» **What you will do**
Some entries follow. Reproduce exactly the lines starting at the one with "un petit déjeuner royal" and stopping after the one with "cherchons à repérer).".

..............................

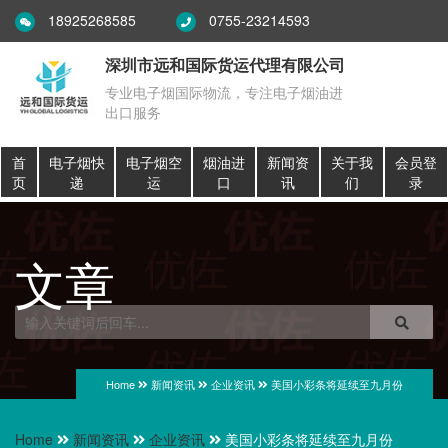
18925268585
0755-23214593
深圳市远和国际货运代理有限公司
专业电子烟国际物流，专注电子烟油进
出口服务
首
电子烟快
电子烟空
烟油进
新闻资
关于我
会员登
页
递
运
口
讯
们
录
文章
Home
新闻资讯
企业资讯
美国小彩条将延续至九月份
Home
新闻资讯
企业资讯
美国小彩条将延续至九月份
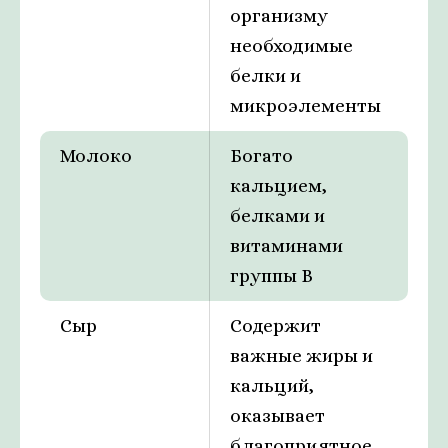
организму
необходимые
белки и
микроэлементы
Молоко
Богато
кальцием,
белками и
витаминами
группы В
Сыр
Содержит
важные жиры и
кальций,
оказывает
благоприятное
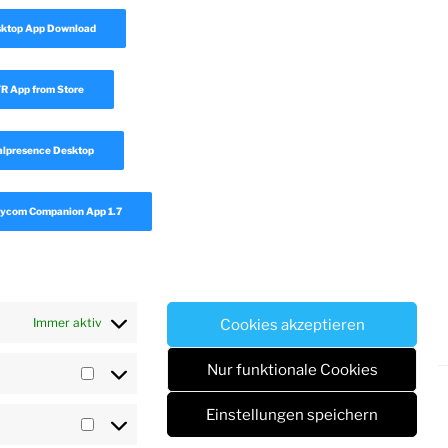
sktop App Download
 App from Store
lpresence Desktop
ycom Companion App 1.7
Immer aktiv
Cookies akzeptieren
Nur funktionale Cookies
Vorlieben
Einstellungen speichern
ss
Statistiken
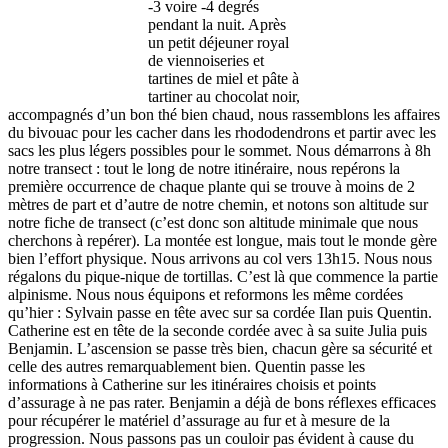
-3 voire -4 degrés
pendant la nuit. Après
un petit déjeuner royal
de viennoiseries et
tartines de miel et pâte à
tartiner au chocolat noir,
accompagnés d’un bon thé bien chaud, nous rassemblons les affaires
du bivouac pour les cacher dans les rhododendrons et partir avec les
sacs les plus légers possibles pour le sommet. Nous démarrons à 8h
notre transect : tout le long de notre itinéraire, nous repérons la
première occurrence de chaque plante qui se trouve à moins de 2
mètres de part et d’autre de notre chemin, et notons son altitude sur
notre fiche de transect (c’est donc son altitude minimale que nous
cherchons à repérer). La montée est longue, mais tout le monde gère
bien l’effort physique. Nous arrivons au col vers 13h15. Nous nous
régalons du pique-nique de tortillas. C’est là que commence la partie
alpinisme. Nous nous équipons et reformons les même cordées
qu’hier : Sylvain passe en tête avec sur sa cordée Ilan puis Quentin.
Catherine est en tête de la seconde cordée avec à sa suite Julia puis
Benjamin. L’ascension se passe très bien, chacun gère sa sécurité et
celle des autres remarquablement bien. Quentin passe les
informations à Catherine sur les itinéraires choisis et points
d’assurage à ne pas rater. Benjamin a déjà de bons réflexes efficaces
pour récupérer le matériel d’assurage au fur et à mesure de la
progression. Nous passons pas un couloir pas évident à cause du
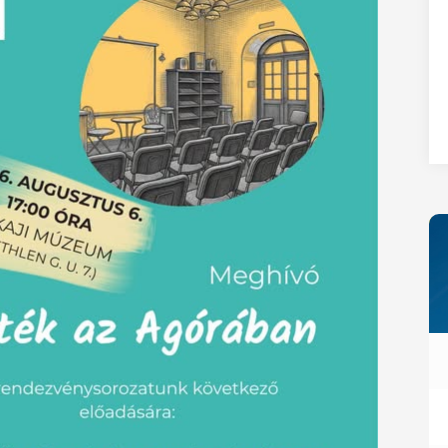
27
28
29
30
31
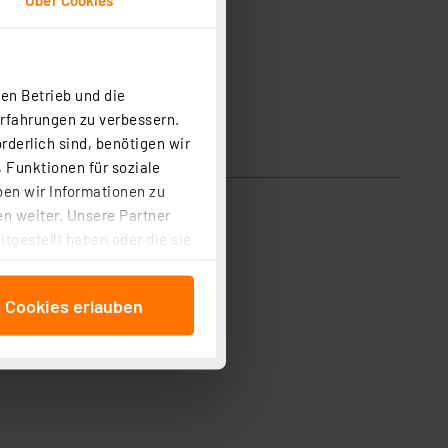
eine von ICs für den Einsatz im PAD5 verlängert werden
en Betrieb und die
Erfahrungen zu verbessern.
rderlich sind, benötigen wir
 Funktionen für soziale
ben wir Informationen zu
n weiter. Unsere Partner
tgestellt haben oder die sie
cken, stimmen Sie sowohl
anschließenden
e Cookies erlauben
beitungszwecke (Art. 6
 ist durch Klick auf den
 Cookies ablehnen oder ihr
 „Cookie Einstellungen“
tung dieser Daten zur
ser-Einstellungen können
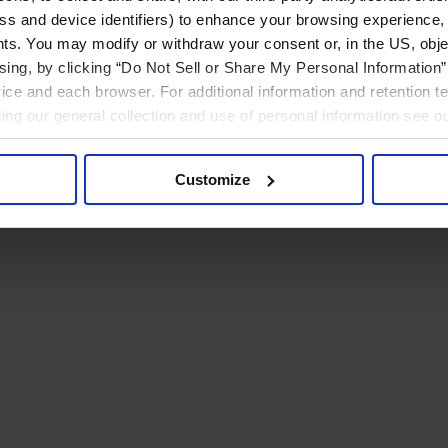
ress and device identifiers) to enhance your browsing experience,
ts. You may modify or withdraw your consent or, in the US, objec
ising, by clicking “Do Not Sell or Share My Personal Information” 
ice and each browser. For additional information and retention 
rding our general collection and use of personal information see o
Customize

..............................

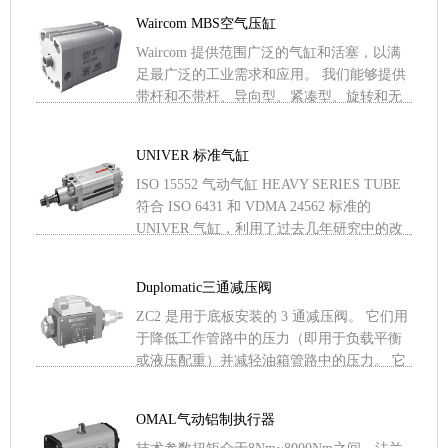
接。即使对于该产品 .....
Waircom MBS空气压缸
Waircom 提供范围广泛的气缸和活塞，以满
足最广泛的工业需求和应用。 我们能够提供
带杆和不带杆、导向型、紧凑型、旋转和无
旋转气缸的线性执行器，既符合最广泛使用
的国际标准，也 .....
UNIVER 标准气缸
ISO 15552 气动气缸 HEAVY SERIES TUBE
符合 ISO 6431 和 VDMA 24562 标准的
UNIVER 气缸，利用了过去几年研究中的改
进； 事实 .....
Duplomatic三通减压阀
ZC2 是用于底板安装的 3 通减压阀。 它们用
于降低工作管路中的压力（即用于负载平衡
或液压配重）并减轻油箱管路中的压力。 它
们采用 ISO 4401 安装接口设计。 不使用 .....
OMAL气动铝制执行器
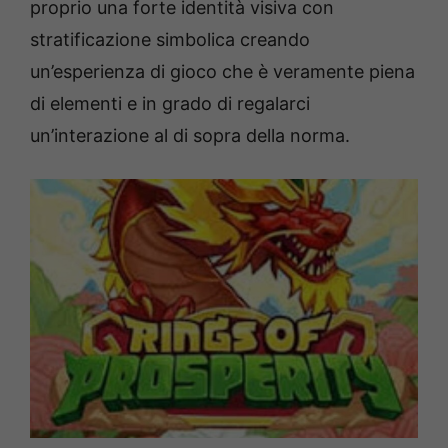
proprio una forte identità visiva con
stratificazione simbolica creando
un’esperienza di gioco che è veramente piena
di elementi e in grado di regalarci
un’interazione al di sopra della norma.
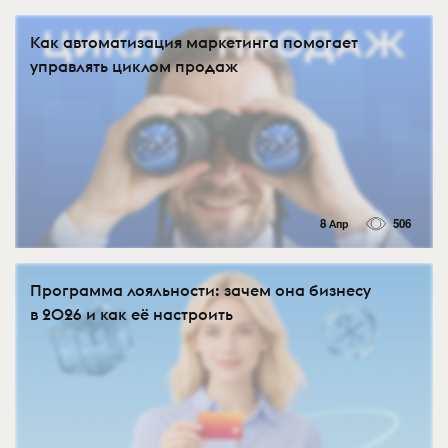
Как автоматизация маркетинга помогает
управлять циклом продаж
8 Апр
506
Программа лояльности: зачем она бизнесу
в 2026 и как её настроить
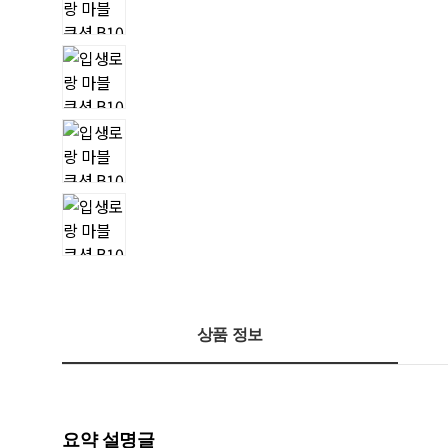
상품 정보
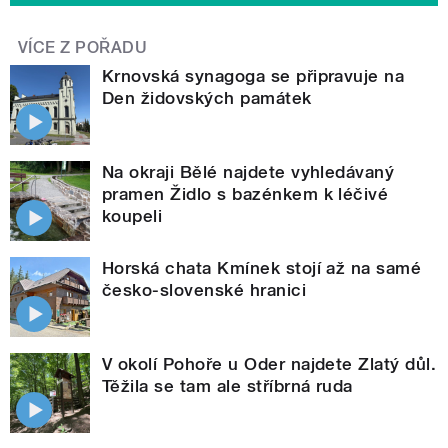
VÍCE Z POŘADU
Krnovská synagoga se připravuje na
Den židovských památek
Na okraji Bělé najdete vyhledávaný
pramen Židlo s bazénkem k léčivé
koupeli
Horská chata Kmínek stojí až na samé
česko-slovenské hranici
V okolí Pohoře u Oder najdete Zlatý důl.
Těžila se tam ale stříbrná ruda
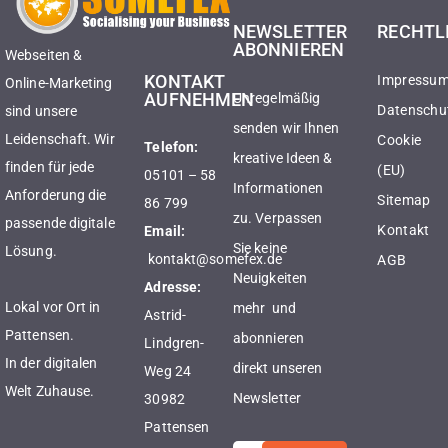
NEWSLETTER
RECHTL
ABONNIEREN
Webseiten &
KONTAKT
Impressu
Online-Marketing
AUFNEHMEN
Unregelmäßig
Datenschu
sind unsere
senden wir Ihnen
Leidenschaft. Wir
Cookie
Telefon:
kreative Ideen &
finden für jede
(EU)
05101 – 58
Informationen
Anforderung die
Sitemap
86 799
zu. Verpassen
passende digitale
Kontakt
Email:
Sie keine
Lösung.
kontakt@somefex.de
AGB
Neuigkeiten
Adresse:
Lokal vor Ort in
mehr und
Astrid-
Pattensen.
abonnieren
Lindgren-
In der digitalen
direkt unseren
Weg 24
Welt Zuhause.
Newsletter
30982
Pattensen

..............................

» **Result**
un petit déjeuner royal
de viennoiseries et
tartines de miel et pâte à
tartiner au chocolat noir,
accompagnés d’un bon thé bien chaud, nous rassemblons les affaires
du bivouac pour les cacher dans les rhododendrons et partir avec les
sacs les plus légers possibles pour le sommet. Nous démarrons à 8h
notre transect : tout le long de notre itinéraire, nous repérons la
première occurrence de chaque plante qui se trouve à moins de 2
mètres de part et d’autre de notre chemin, et notons son altitude sur
notre fiche de transect (c’est donc son altitude minimale que nous
cherchons à repérer). La montée est longue, mais tout le monde gère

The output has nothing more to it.